The Plantation Pineapple Rum will pair well with other tropical fruits, citrus, spices like nutmeg, clove, and allspice, others rums, cognac, and so on. I paired it with Campari, allspice liqueur, and macadamia nut. I made orgeat and will include that recipe and instructions for making your own at home, or you can buy your favorite store bought almond syrup.
Stiggin’s Fancy Old Fashioned
1 1/2 oz. Plantation Pineapple
1/2 oz. Campari
Barspoon Allspice Liqueur
Barspoon Macadamia Nut Orgeat
Add all your ingredients to a single old fashioned glass, add ice, and stir with your barspoon until all the ingredients are incorporated and the cocktails is cold. Spray and discard a lemon twist, and garnish with a pineapple leaf.
Macadamia Nut Orgeat
1 cup macadamia nuts (either raw or dry-roasted)
4 cups filtered water or boiled water
pinch salt (if nuts are unsalted)
1/4 teaspoon cinnamon
- Preheat a large skillet on the stove over medium heat. Add the macadamia nuts in a single layer. (If they’re already toasted, we’re just re-toasting them for a minute or two to add a bit more flavor).
- Cook over medium heat, stirring very frequently, until the macadamia nuts are just starting to turn golden brown and smell fragrant. For pre-roasted nuts, this will only take a minute. For raw nuts, this will take around 3 to 5 minutes.
- Immediately transfer the toasted macadamia nuts to a blender (I use a Blendtec because they are awesome) and add the water. Let the nuts and water soak together in the blender for 30 minutes or longer if you are able.

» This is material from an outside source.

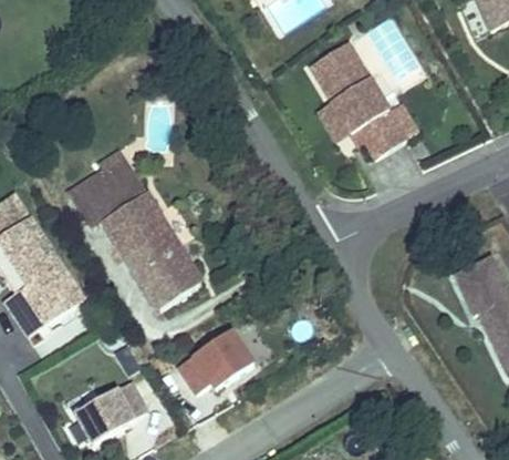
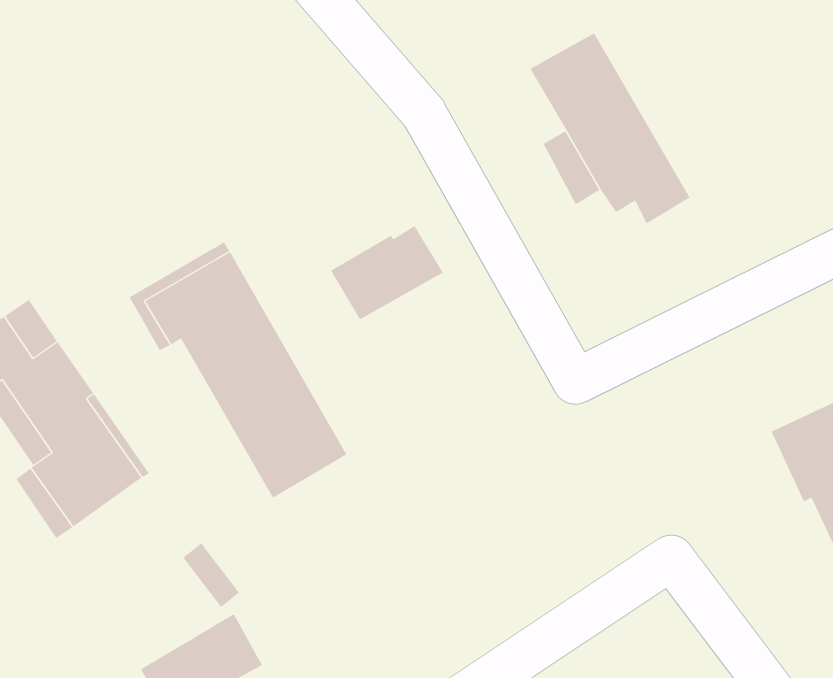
building: none -> [330,225,443,320]
building: [187,328,262,391] -> none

- Blend together the macadamia nuts and water until the mixture appears very smooth.
- Strain the mixture through a nut milk bag, squeezing out as much excess liquid as you can. If you don’t have a nut milk bag you should get one. JK, just use a fine mesh sieve, layered with cheesecloth. Then later purchase a nut milk bag via amazon, it’s easy.

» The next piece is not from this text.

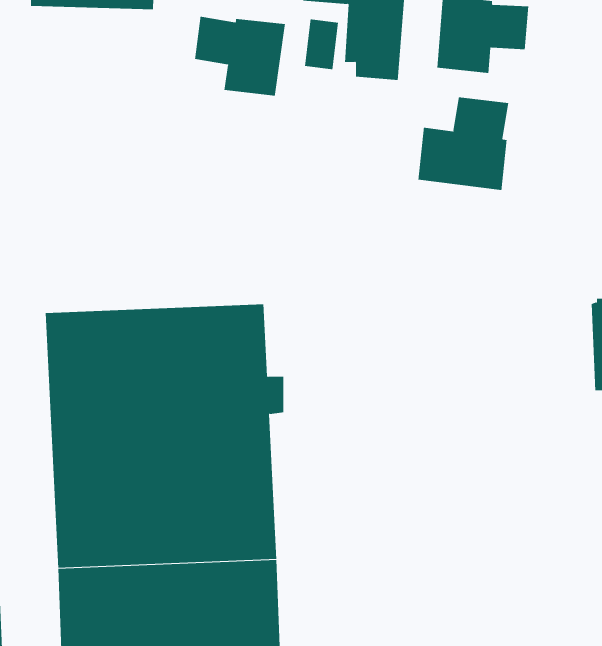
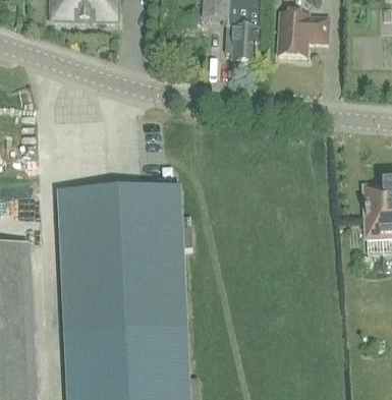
building: [194,16,285,96] -> none
building: [418,96,509,191] -> none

- After you have successfully strained all excess liquid, whisk in your salt and cinnamon.
- We want to make a 2:1 almond syrup, the 2 being the sugar and 1 being the almond milk. Measure the almond milk, if there are 4 cups of milk you will be adding 8 cups of sugar. I split the sugar half and half with white and demerara, so 4 cups of each. If you want a much richer syrup do all demerara.
- Add the almond milk and appropriate amount of sugar to a pot and simmer on stove over low heat until all sugar has dissolved.
- Add 1 oz of Faretti Liqueur (my fave), Amaretto, or Brandy, and a 1/2 tsp. of orange flower water, stir.
- Use a funnel to portion your orgeat into bottles or jars and keep in refrigerator for up to 2 weeks.
- Make yourself a Mai Tai later after you have the Stiggin’s Fancy Old Fashioned now that you have orgeat in the house.